## Data excerpt
━━━━━━━━━━━━━━━━━━━━━━━━━━━━━━

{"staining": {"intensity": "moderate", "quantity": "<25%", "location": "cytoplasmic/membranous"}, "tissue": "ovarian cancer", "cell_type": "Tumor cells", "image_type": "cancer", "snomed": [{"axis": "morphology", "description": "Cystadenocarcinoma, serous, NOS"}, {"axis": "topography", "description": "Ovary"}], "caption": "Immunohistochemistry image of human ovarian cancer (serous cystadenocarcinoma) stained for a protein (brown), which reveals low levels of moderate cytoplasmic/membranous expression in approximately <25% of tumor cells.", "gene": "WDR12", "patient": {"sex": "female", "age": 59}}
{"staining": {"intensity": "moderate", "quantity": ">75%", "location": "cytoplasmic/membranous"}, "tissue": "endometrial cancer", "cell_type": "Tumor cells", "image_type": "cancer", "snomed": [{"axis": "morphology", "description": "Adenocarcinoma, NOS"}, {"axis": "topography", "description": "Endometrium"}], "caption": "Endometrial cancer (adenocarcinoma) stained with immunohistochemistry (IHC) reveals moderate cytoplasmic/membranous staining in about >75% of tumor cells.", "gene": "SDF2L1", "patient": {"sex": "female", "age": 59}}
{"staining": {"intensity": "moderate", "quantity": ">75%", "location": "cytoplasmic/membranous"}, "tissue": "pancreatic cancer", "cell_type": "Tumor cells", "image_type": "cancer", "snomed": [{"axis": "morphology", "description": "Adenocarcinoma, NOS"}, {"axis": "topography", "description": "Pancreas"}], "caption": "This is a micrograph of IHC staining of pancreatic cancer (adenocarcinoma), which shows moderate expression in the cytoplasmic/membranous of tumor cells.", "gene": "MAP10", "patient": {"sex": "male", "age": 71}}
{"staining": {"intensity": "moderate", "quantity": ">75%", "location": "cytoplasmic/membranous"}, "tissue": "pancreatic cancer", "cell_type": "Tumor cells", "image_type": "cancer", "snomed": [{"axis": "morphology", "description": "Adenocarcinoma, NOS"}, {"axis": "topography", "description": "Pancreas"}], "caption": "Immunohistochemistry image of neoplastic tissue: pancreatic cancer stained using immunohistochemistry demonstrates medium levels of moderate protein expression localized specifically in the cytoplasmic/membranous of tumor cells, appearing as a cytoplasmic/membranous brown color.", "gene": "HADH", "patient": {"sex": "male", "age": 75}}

━━━━━━━━━━━━━━━━━━━━━━━━━━━━━━

## Activity
Reproduce every line above without error.

## Answer box
{"staining": {"intensity": "moderate", "quantity": "<25%", "location": "cytoplasmic/membranous"}, "tissue": "ovarian cancer", "cell_type": "Tumor cells", "image_type": "cancer", "snomed": [{"axis": "morphology", "description": "Cystadenocarcinoma, serous, NOS"}, {"axis": "topography", "description": "Ovary"}], "caption": "Immunohistochemistry image of human ovarian cancer (serous cystadenocarcinoma) stained for a protein (brown), which reveals low levels of moderate cytoplasmic/membranous expression in approximately <25% of tumor cells.", "gene": "WDR12", "patient": {"sex": "female", "age": 59}}
{"staining": {"intensity": "moderate", "quantity": ">75%", "location": "cytoplasmic/membranous"}, "tissue": "endometrial cancer", "cell_type": "Tumor cells", "image_type": "cancer", "snomed": [{"axis": "morphology", "description": "Adenocarcinoma, NOS"}, {"axis": "topography", "description": "Endometrium"}], "caption": "Endometrial cancer (adenocarcinoma) stained with immunohistochemistry (IHC) reveals moderate cytoplasmic/membranous staining in about >75% of tumor cells.", "gene": "SDF2L1", "patient": {"sex": "female", "age": 59}}
{"staining": {"intensity": "moderate", "quantity": ">75%", "location": "cytoplasmic/membranous"}, "tissue": "pancreatic cancer", "cell_type": "Tumor cells", "image_type": "cancer", "snomed": [{"axis": "morphology", "description": "Adenocarcinoma, NOS"}, {"axis": "topography", "description": "Pancreas"}], "caption": "This is a micrograph of IHC staining of pancreatic cancer (adenocarcinoma), which shows moderate expression in the cytoplasmic/membranous of tumor cells.", "gene": "MAP10", "patient": {"sex": "male", "age": 71}}
{"staining": {"intensity": "moderate", "quantity": ">75%", "location": "cytoplasmic/membranous"}, "tissue": "pancreatic cancer", "cell_type": "Tumor cells", "image_type": "cancer", "snomed": [{"axis": "morphology", "description": "Adenocarcinoma, NOS"}, {"axis": "topography", "description": "Pancreas"}], "caption": "Immunohistochemistry image of neoplastic tissue: pancreatic cancer stained using immunohistochemistry demonstrates medium levels of moderate protein expression localized specifically in the cytoplasmic/membranous of tumor cells, appearing as a cytoplasmic/membranous brown color.", "gene": "HADH", "patient": {"sex": "male", "age": 75}}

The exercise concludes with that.